HBase is a Column-based NoSQL database and runs on top of HDFS to handle any kind of data. HBase allows for real-time processing. The HBase is written in Java, and HBase applications can be written in REST, Avro, and Thrift APIs.

Apache Drill


It’s an open-source application to analyze large data sets in distributed environments. It supports different NoSQL databases such as Azure Blob Storage, Google Cloud Storage, HBase, MongoDB, MapR-DB HDFS, MapR-FS, Amazon S3, Swift, NAS, and local files. It follows the ANSI SQL and combines a variety of data stores in a single query. The primary purpose behind Apache Drill is to provide scalability which helps to process petabytes and exabytes of data efficiently.

Apache Zookeeper


Apache Zookeeper is an open-source that coordinates with various services in a distributed environment. It was challenging and time-consuming to coordinate between different services in the Hadoop Ecosystem. To solve these problems, Zookeeper was introduced. Zookeeper preserves the entire time by performing synchronization, configuration maintenance, grouping, and naming.

Apache Oozie


Oozie is a workflow scheduler to schedule Hadoop jobs and bind these together as one logical work. Oozie helps in job scheduling in advance and creating a pipeline of individual jobs to be executed sequentially or in parallel to achieve a sizable task.

Apache Flume


The Flume is a service that helps to ingest streaming unstructured and semi-structured data into HDFS. The flume agent has a source, sink, and channel.

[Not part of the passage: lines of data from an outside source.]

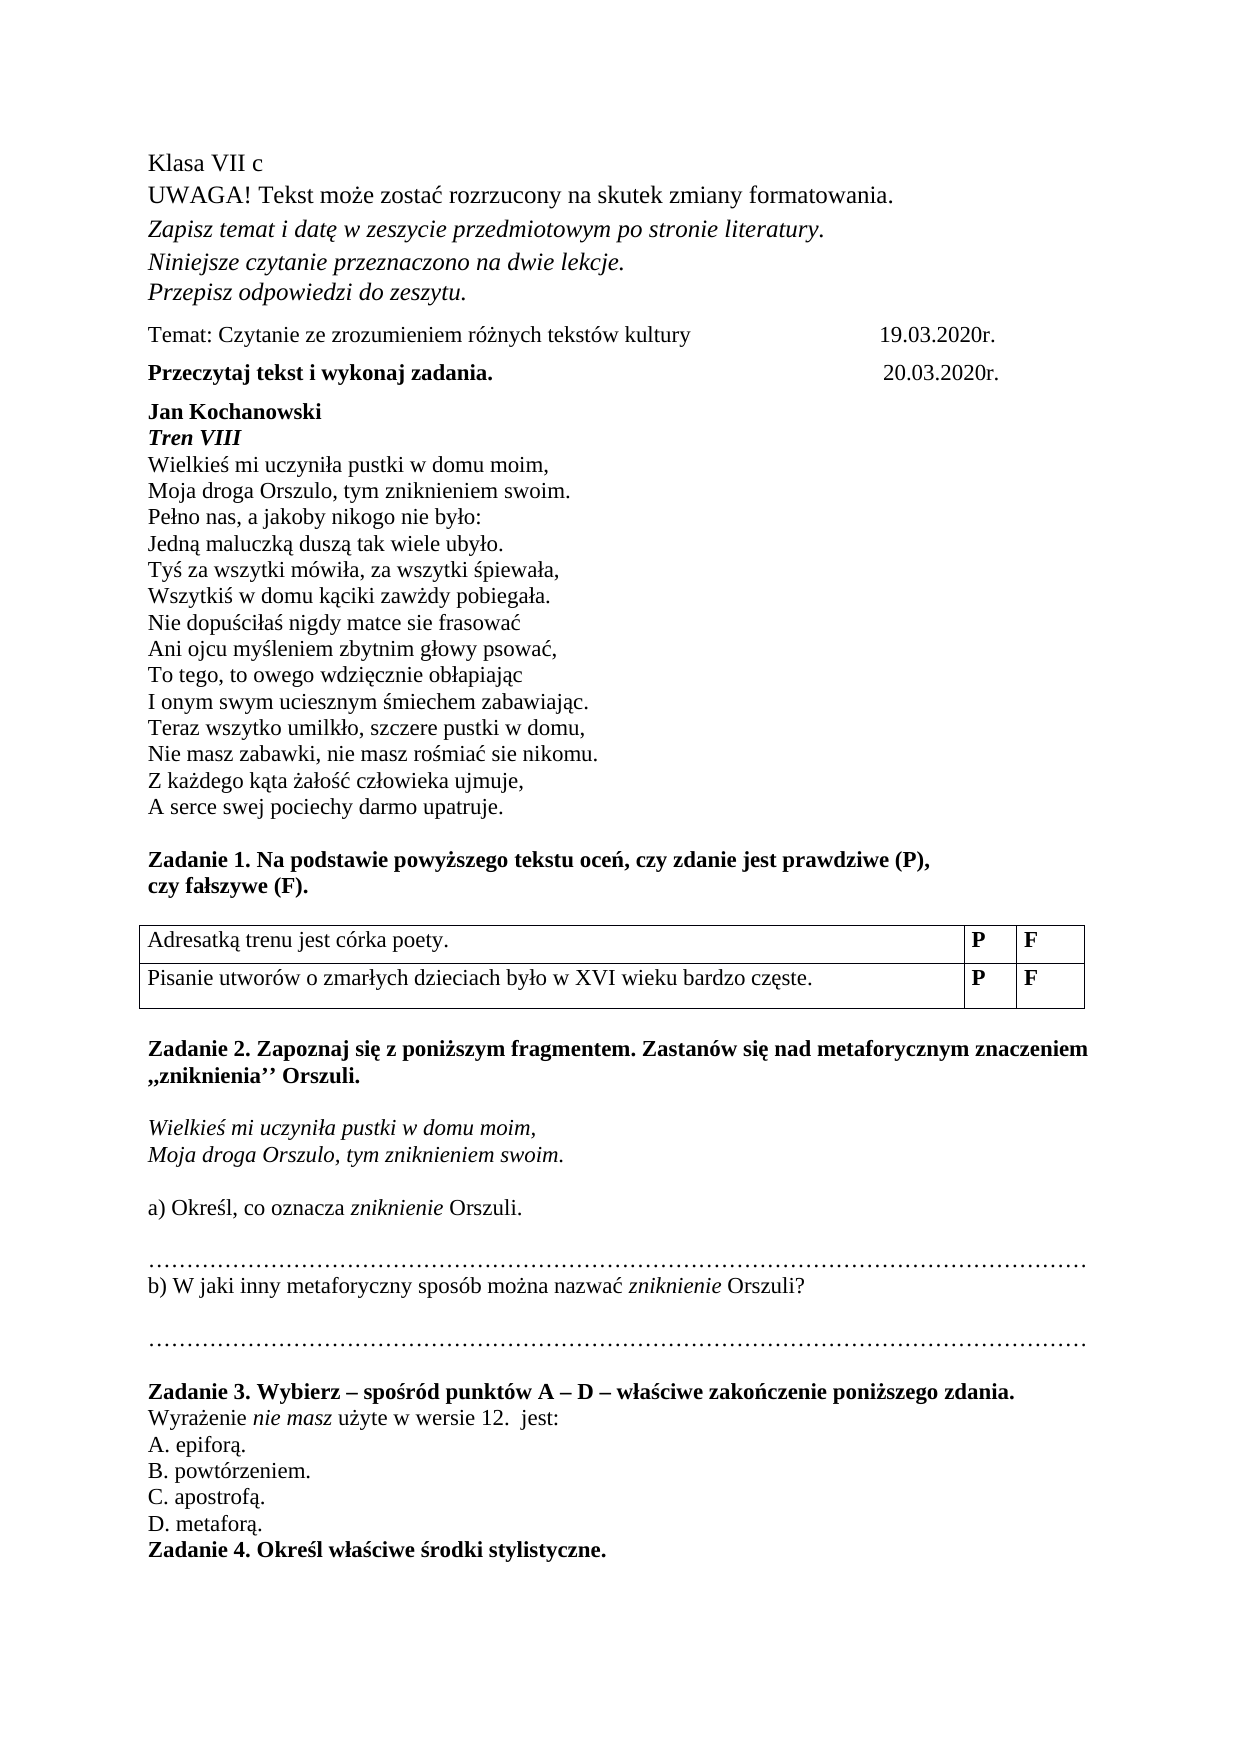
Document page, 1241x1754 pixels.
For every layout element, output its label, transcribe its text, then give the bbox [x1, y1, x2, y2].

text …………………………………………………………………………………………………………… [148, 1246, 1093, 1273]
table_header F [1017, 926, 1084, 963]
text Tyś za wszytki mówiła, za wszytki śpiewała, [148, 556, 1093, 582]
table_header P [965, 926, 1016, 963]
text Zadanie 3. Wybierz – spośród punktów A – D – właściwe zakończenie poniższego zdania. [148, 1378, 1093, 1404]
text a) Określ, co oznacza zniknienie Orszuli. [148, 1193, 1093, 1220]
table_cell Pisanie utworów o zmarłych dzieciach było w XVI wieku bardzo częste. [140, 964, 964, 1008]
text b) W jaki inny metaforyczny sposób można nazwać zniknienie Orszuli? [148, 1273, 1093, 1299]
text Moja droga Orszulo, tym zniknieniem swoim. [148, 1141, 1093, 1167]
text B. powtórzeniem. [148, 1457, 1093, 1483]
text A. epiforą. [148, 1431, 1093, 1457]
text Tren VIII [148, 424, 1093, 451]
text Wszytkiś w domu kąciki zawżdy pobiegała. [148, 582, 1093, 609]
text …………………………………………………………………………………………………………… [148, 1325, 1093, 1352]
text Teraz wszytko umilkło, szczere pustki w domu, [148, 714, 1093, 741]
text Nie masz zabawki, nie masz rośmiać sie nikomu. [148, 741, 1093, 767]
text Z każdego kąta żałość człowieka ujmuje, [148, 767, 1093, 793]
table_cell P [965, 964, 1016, 1008]
text C. apostrofą. [148, 1483, 1093, 1510]
text I onym swym uciesznym śmiechem zabawiając. [148, 688, 1093, 714]
text Zadanie 1. Na podstawie powyższego tekstu oceń, czy zdanie jest prawdziwe (P), [148, 846, 1093, 872]
text Wielkieś mi uczyniła pustki w domu moim, [148, 1114, 1093, 1141]
text Przeczytaj tekst i wykonaj zadania. 20.03.2020r. [148, 359, 1093, 386]
text Zapisz temat i datę w zeszycie przedmiotowym po stronie literatury. [148, 214, 1093, 242]
text To tego, to owego wdzięcznie obłapiając [148, 661, 1093, 688]
text A serce swej pociechy darmo upatruje. [148, 793, 1093, 819]
text D. metaforą. [148, 1510, 1093, 1536]
text Klasa VII c [148, 148, 1093, 176]
text Jan Kochanowski [148, 398, 1093, 424]
text Nie dopuściłaś nigdy matce sie frasować [148, 609, 1093, 635]
text Zadanie 4. Określ właściwe środki stylistyczne. [148, 1536, 1093, 1562]
text Przepisz odpowiedzi do zeszytu. [148, 277, 1093, 306]
text Ani ojcu myśleniem zbytnim głowy psować, [148, 635, 1093, 661]
text Wielkieś mi uczyniła pustki w domu moim, [148, 451, 1093, 477]
text Pełno nas, a jakoby nikogo nie było: [148, 503, 1093, 530]
text czy fałszywe (F). [148, 872, 1093, 899]
table_header Adresatką trenu jest córka poety. [140, 926, 964, 963]
text Moja droga Orszulo, tym zniknieniem swoim. [148, 477, 1093, 503]
text UWAGA! Tekst może zostać rozrzucony na skutek zmiany formatowania. [148, 181, 1093, 209]
text Niniejsze czytanie przeznaczono na dwie lekcje. [148, 247, 1093, 275]
text Temat: Czytanie ze zrozumieniem różnych tekstów kultury 19.03.2020r. [148, 321, 1093, 347]
text Wyrażenie nie masz użyte w wersie 12. jest: [148, 1404, 1093, 1431]
table_cell F [1017, 964, 1084, 1008]
text Zadanie 2. Zapoznaj się z poniższym fragmentem. Zastanów się nad metaforycznym znaczeniem ,,zniknienia’’ Orszuli. [148, 1035, 1093, 1088]
text Jedną maluczką duszą tak wiele ubyło. [148, 530, 1093, 556]
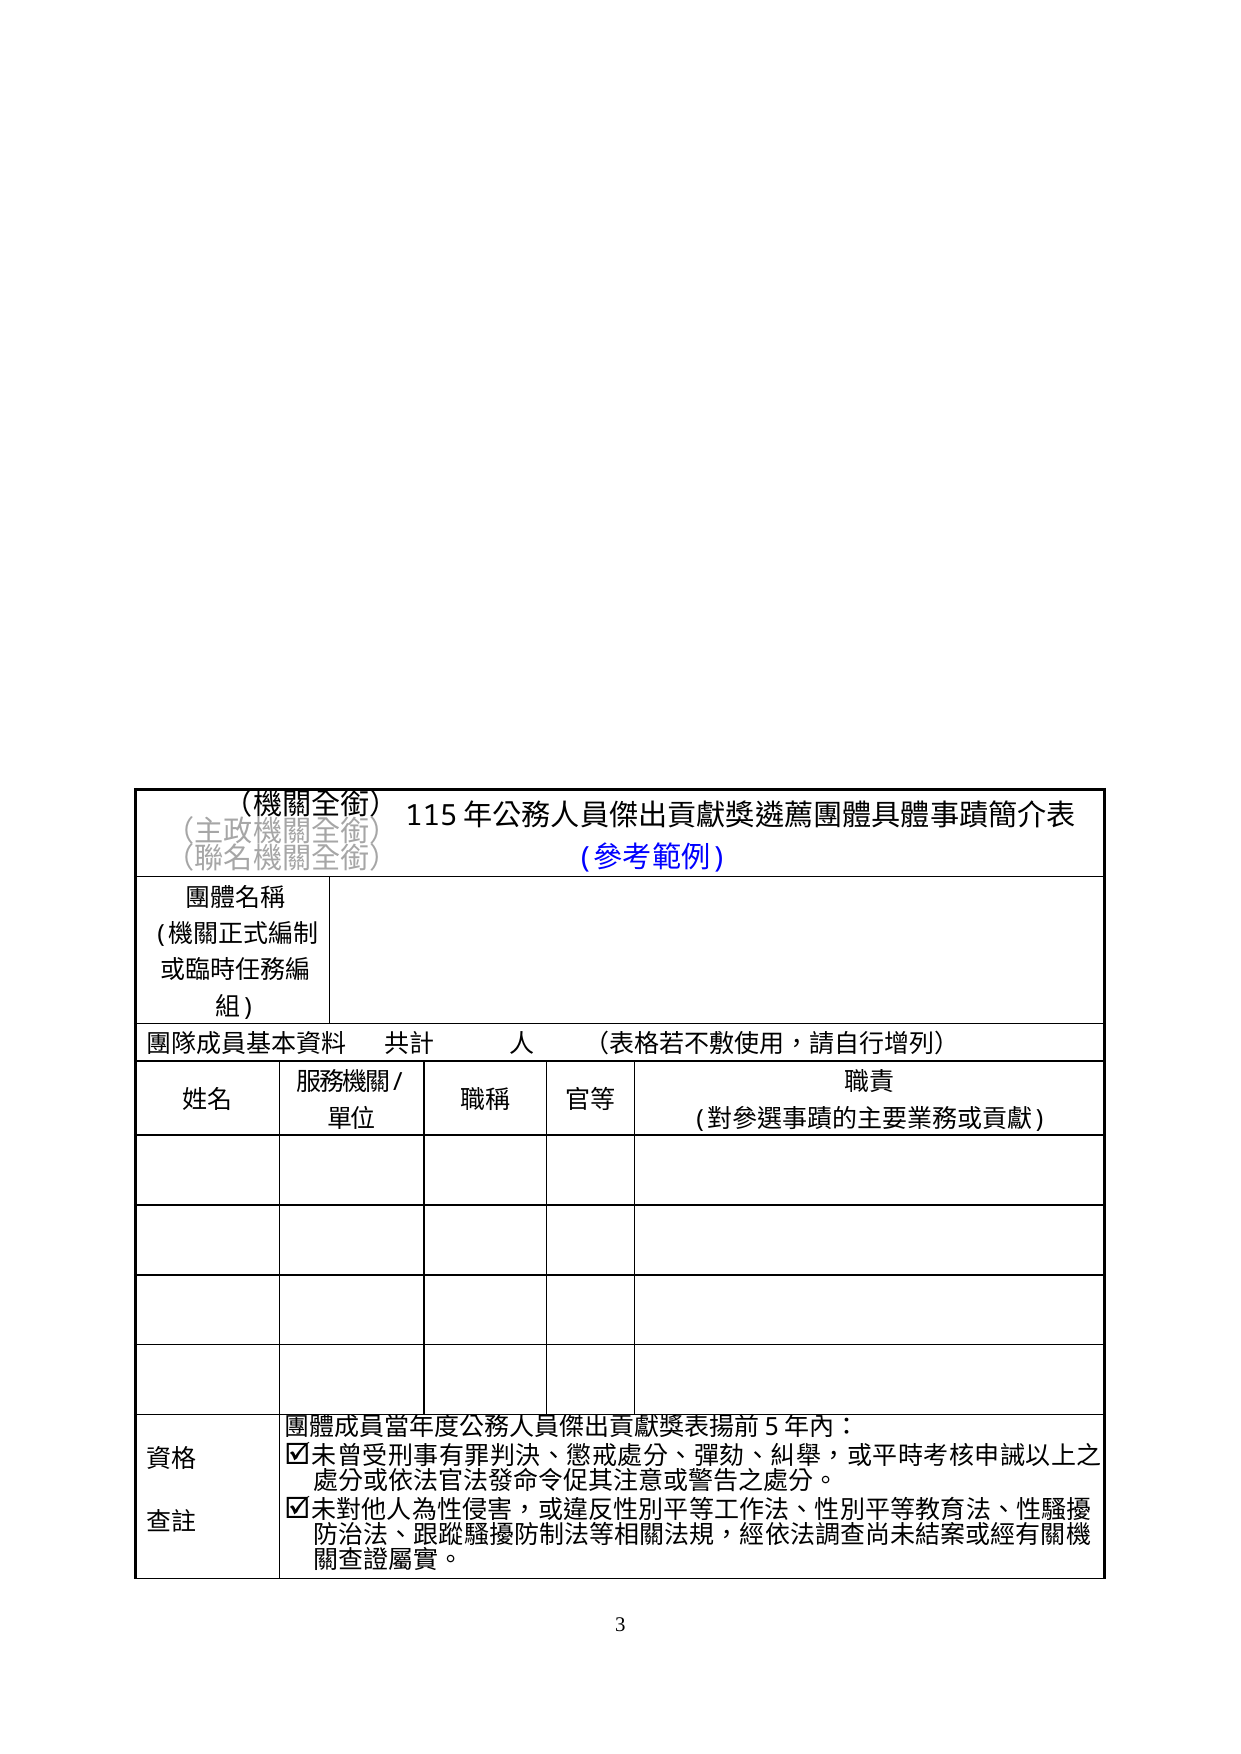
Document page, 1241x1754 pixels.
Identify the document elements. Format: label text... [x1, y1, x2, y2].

table_header 115年公務人員傑出貢獻獎遴薦團體具體事蹟簡介表(參考範例) [394, 791, 1103, 876]
table_cell [280, 1345, 423, 1413]
table_cell [635, 1345, 1103, 1413]
table_cell [425, 1276, 546, 1344]
table_cell [137, 1345, 279, 1413]
table_cell 職稱 [425, 1062, 546, 1134]
table_cell [330, 877, 1103, 1022]
table_cell [547, 1136, 634, 1204]
table_cell 職責 (對參選事蹟的主要業務或貢獻) [635, 1062, 1103, 1134]
table_cell [425, 1206, 546, 1274]
table_cell [547, 1206, 634, 1274]
table_cell 資格 查註 [137, 1415, 279, 1577]
table_cell [137, 1206, 279, 1274]
table_cell [635, 1206, 1103, 1274]
table_cell 服務機關/ 單位 [280, 1062, 423, 1134]
table_header （機關全銜） （主政機關全銜） （聯名機關全銜） [137, 791, 393, 876]
table_cell [137, 1276, 279, 1344]
table_cell 姓名 [137, 1062, 279, 1134]
table_cell [635, 1136, 1103, 1204]
table_cell [547, 1276, 634, 1344]
table_cell [137, 1136, 279, 1204]
table_cell [547, 1345, 634, 1413]
table_cell [280, 1206, 423, 1274]
table_cell 團體名稱 (機關正式編制或臨時任務編組) [137, 877, 329, 1022]
table_cell 團隊成員基本資料 共計 人 （表格若不敷使用，請自行增列） [137, 1024, 1103, 1060]
table_cell [280, 1276, 423, 1344]
table_cell 團體成員當年度公務人員傑出貢獻獎表揚前5年內： 未曾受刑事有罪判決、懲戒處分、彈劾、糾舉，或平時考核申誡以上之處分或依法官法發命令促其注意或警告之處分。 未對他人為性侵害，或違反性別平等工作法、性別平等教育法、性騷擾防治法、跟蹤騷擾防制法等相關法規，經依法調查尚未結案或經有關機關查證屬實。 [280, 1415, 1103, 1577]
table_cell 官等 [547, 1062, 634, 1134]
table_cell [425, 1345, 546, 1413]
table_cell [425, 1136, 546, 1204]
table_cell [280, 1136, 423, 1204]
table_cell [635, 1276, 1103, 1344]
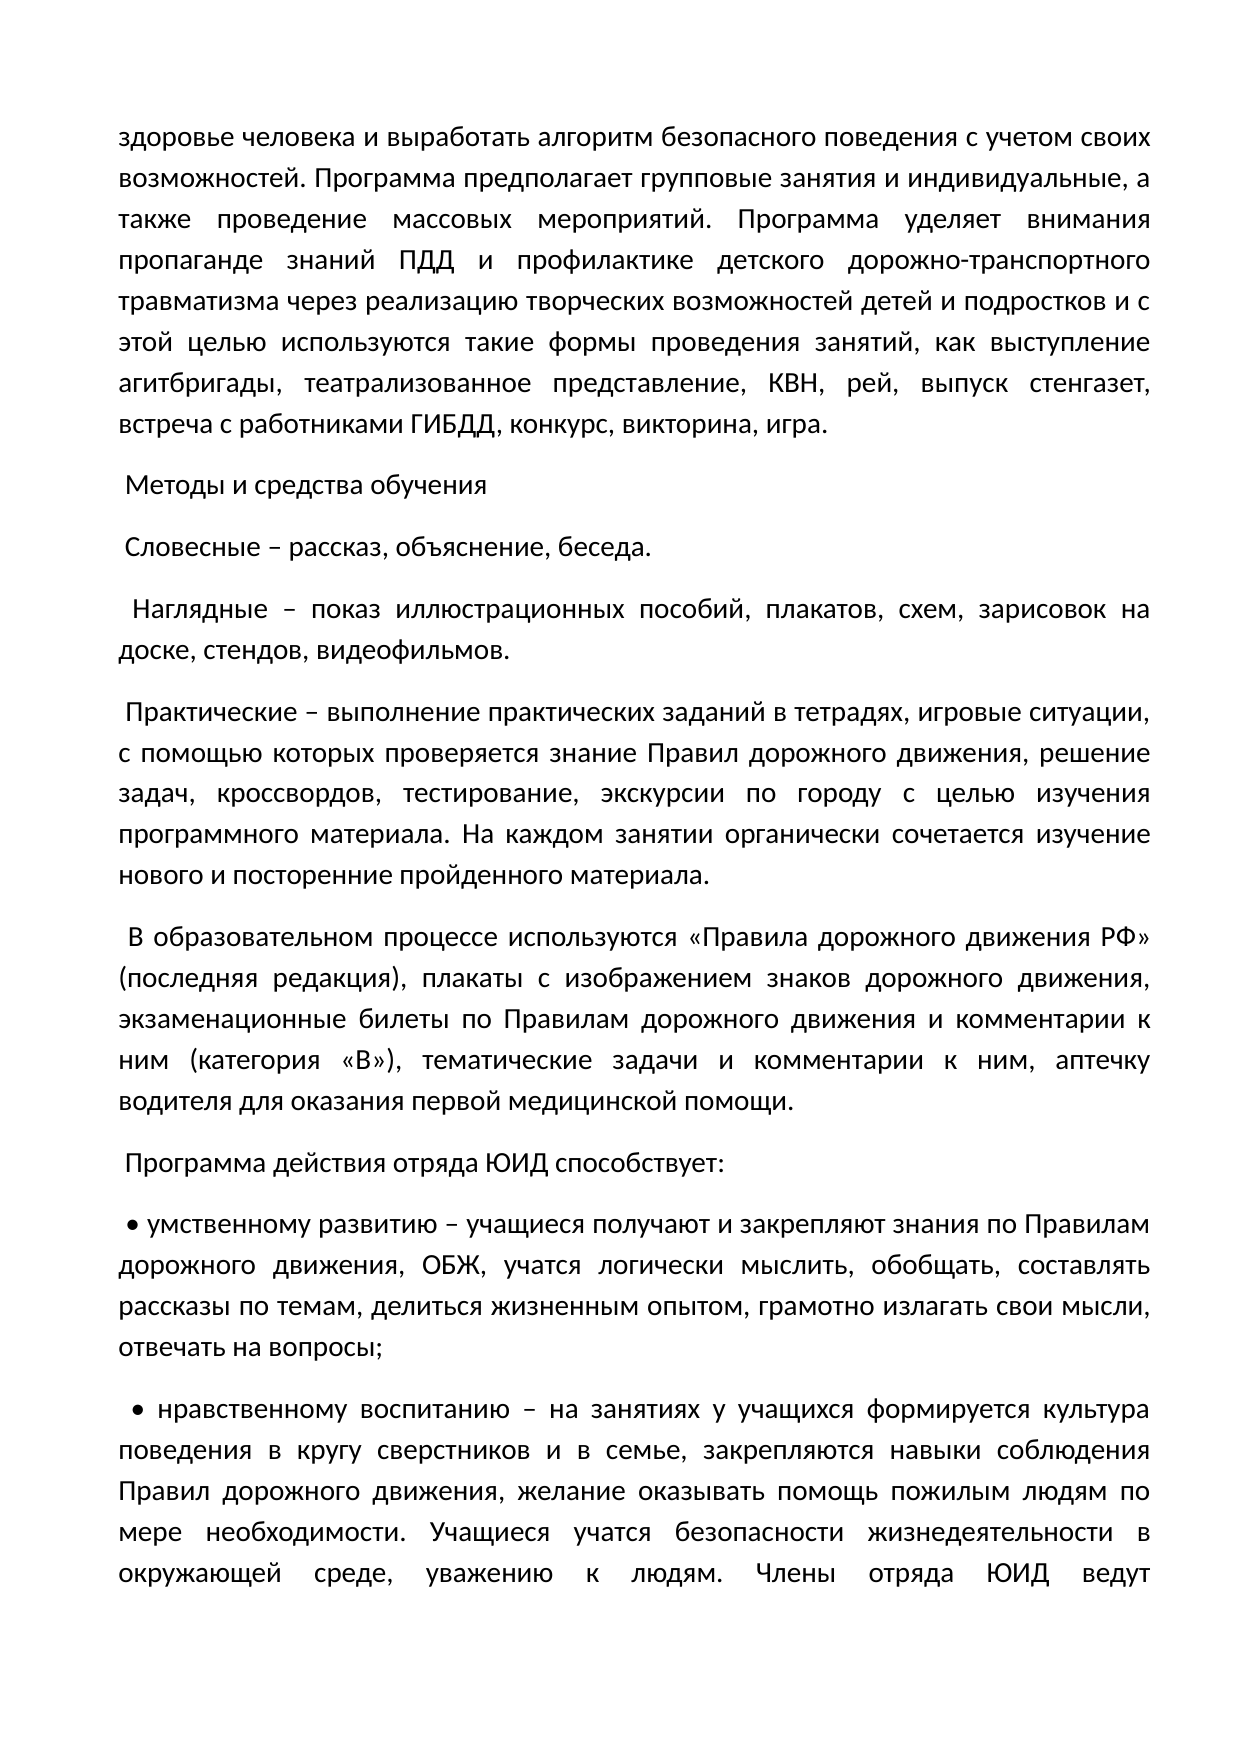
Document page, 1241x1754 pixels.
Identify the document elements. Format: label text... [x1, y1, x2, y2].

text • нравственному воспитанию – на занятиях у учащихся формируется культура поведения в кругу сверстников и в семье, закрепляются навыки соблюдения Правил дорожного движения, желание оказывать помощь пожилым людям по мере необходимости. Учащиеся учатся безопасности жизнедеятельности в окружающей среде, уважению к людям. Члены отряда ЮИД ведут [118, 1390, 1152, 1589]
text Практические – выполнение практических заданий в тетрадях, игровые ситуации, с помощью которых проверяется знание Правил дорожного движения, решение задач, кроссвордов, тестирование, экскурсии по городу с целью изучения программного материала. На каждом занятии органически сочетается изучение нового и посторенние пройденного материала. [118, 693, 1152, 892]
text здоровье человека и выработать алгоритм безопасного поведения с учетом своих возможностей. Программа предполагает групповые занятия и индивидуальные, а также проведение массовых мероприятий. Программа уделяет внимания пропаганде знаний ПДД и профилактике детского дорожно-транспортного травматизма через реализацию творческих возможностей детей и подростков и с этой целью используются такие формы проведения занятий, как выступление агитбригады, театрализованное представление, КВН, рей, выпуск стенгазет, встреча с работниками ГИБДД, конкурс, викторина, игра. [118, 118, 1152, 440]
text Программа действия отряда ЮИД способствует: [118, 1144, 1152, 1179]
text Методы и средства обучения [118, 466, 1152, 502]
text В образовательном процессе используются «Правила дорожного движения РФ» (последняя редакция), плакаты с изображением знаков дорожного движения, экзаменационные билеты по Правилам дорожного движения и комментарии к ним (категория «В»), тематические задачи и комментарии к ним, аптечку водителя для оказания первой медицинской помощи. [118, 918, 1152, 1118]
text Наглядные – показ иллюстрационных пособий, плакатов, схем, зарисовок на доске, стендов, видеофильмов. [118, 590, 1152, 667]
text Словесные – рассказ, объяснение, беседа. [118, 528, 1152, 564]
text • умственному развитию – учащиеся получают и закрепляют знания по Правилам дорожного движения, ОБЖ, учатся логически мыслить, обобщать, составлять рассказы по темам, делиться жизненным опытом, грамотно излагать свои мысли, отвечать на вопросы; [118, 1206, 1152, 1364]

  1. Source: it takes the data from the incoming streamline and stores data in the channel.
  2. Channel: It is local storage and acts as temporary storage between the source data and persistent data in HDFS.
  3. Sink: It collects the data from the channel and commits the data in HDFS permanently.

Apache Sqoop


Sqoop is a structured data ingesting service that can import and export structured data from RDBMS or Enterprise data warehouses to HDFS or vice versa. It performs with nearly all relational databases like MySQL, Postgres, SQLite, and more. When we submit the sqoop command, the main task converts internally into MapReduce tasks that execute over HDFS.

Apache Solr & Lucene


Apache Solr and Apache Lucene are two services. To understand the relationship between both is that of a car and its engine. We are incapable of driving an engine, but you can drive a car. In the same way, Lucene is a programmatic library that may not use as-is, whereas Solr is a complete application that you can use out-of-box.

Apache Ambari


Apache Ambari is an open-source administration tool deployed on top of the Hadoop cluster and is responsible for keeping track of running applications and their status. In other words, consider an open-source web-based management tool that manages, monitors, and provisions the health of Hadoop clusters.

I hope you enjoyed and understand the Hadoop ecosystem and its components to handle big data problems.